#### What the exercise asks:
An exact transcription of the entries is required, with none of the pictures carried over.

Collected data
# # #

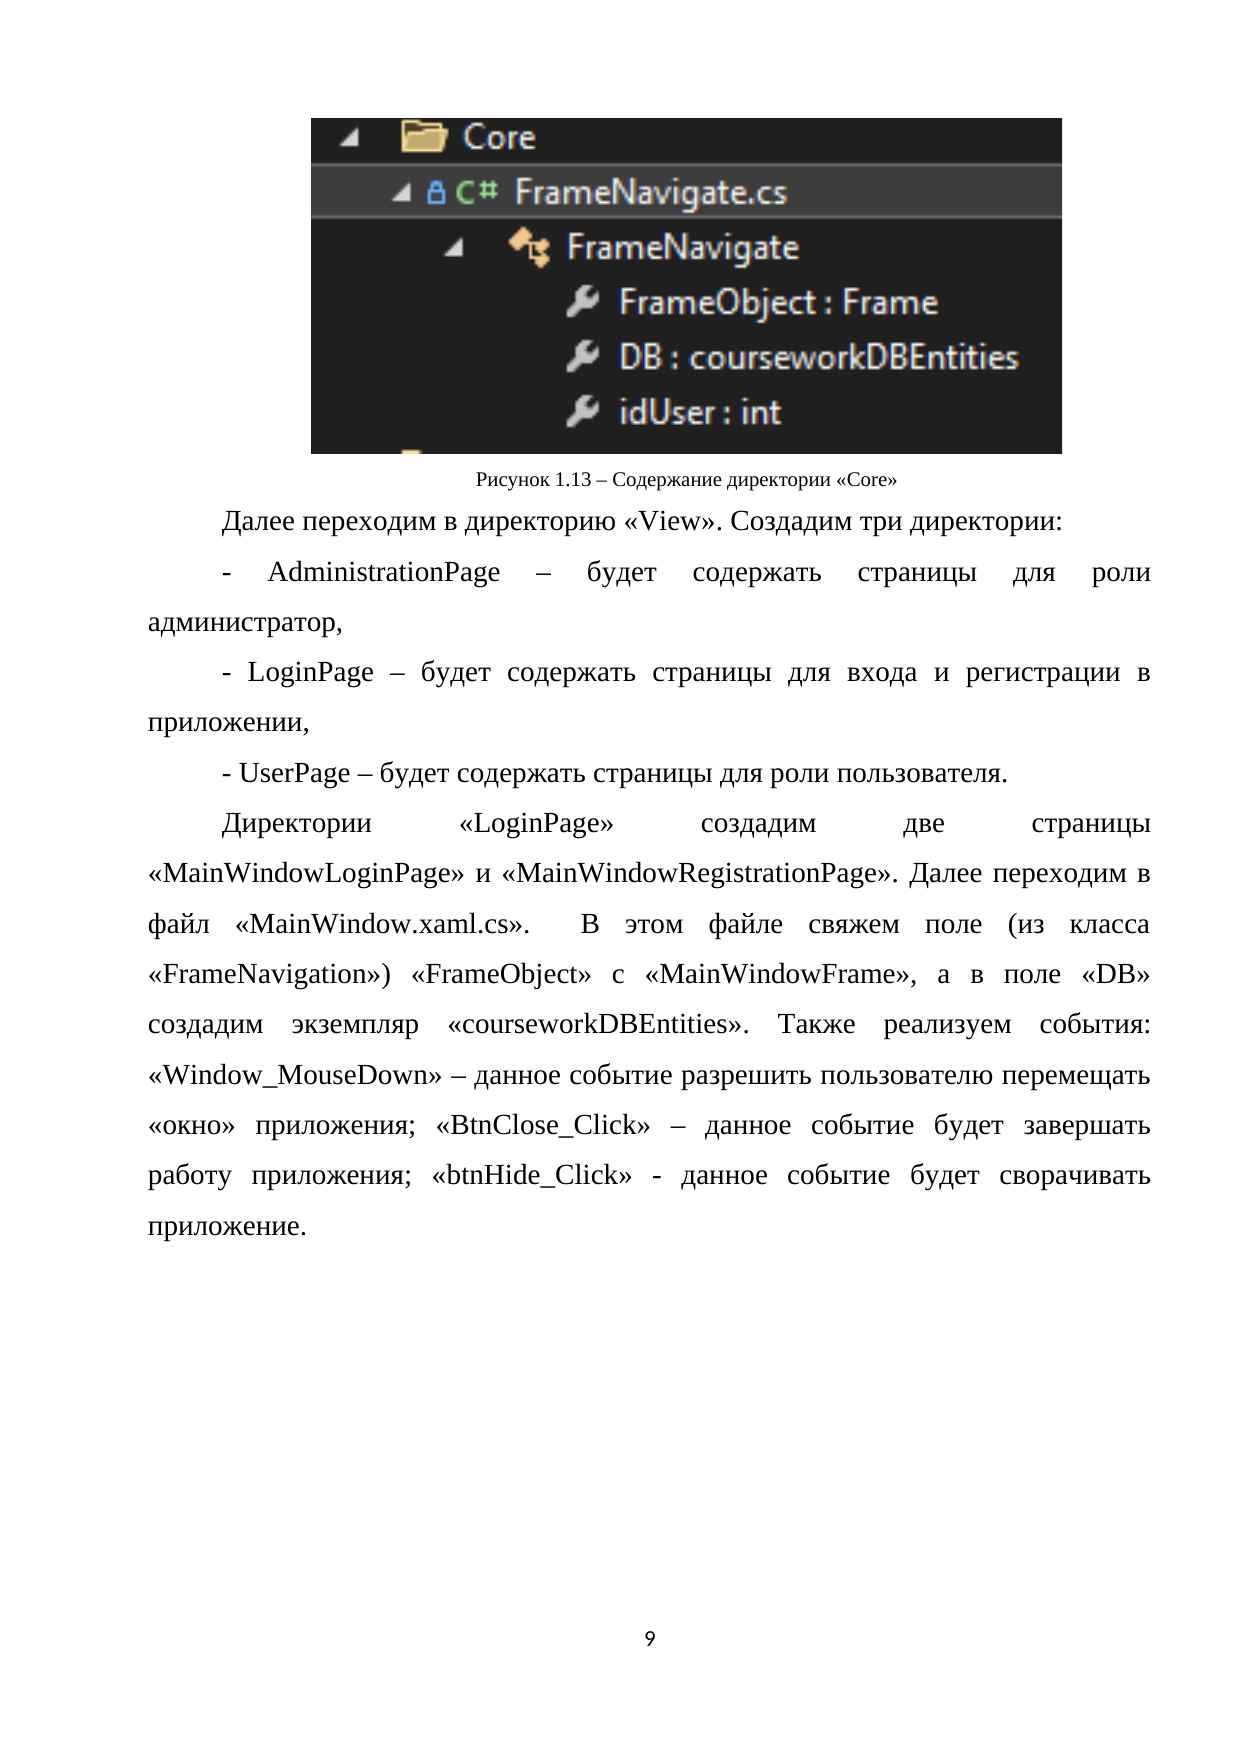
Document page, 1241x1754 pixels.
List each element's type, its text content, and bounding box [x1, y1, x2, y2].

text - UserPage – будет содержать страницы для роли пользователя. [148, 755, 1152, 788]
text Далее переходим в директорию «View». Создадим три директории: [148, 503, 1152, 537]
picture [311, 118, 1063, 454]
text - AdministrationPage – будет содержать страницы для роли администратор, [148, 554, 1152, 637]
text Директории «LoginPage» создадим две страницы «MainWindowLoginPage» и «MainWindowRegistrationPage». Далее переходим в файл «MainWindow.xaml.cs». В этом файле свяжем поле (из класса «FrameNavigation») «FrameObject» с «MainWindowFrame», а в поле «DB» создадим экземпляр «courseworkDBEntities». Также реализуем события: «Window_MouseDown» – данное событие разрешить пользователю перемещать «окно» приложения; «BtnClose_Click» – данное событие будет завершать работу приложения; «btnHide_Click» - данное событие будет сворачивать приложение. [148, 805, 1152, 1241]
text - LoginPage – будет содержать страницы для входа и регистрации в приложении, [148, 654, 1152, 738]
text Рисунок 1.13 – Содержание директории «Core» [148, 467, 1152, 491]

# # #

#### Task result:
Document page, 1241x1754 pixels.
List each element's type, its text content, and bounding box [x1, y1, x2, y2].

text - UserPage – будет содержать страницы для роли пользователя. [148, 755, 1152, 788]
text Далее переходим в директорию «View». Создадим три директории: [148, 503, 1152, 537]
picture [311, 118, 1063, 454]
text - AdministrationPage – будет содержать страницы для роли администратор, [148, 554, 1152, 637]
text Директории «LoginPage» создадим две страницы «MainWindowLoginPage» и «MainWindowRegistrationPage». Далее переходим в файл «MainWindow.xaml.cs». В этом файле свяжем поле (из класса «FrameNavigation») «FrameObject» с «MainWindowFrame», а в поле «DB» создадим экземпляр «courseworkDBEntities». Также реализуем события: «Window_MouseDown» – данное событие разрешить пользователю перемещать «окно» приложения; «BtnClose_Click» – данное событие будет завершать работу приложения; «btnHide_Click» - данное событие будет сворачивать приложение. [148, 805, 1152, 1241]
text - LoginPage – будет содержать страницы для входа и регистрации в приложении, [148, 654, 1152, 738]
text Рисунок 1.13 – Содержание директории «Core» [148, 467, 1152, 491]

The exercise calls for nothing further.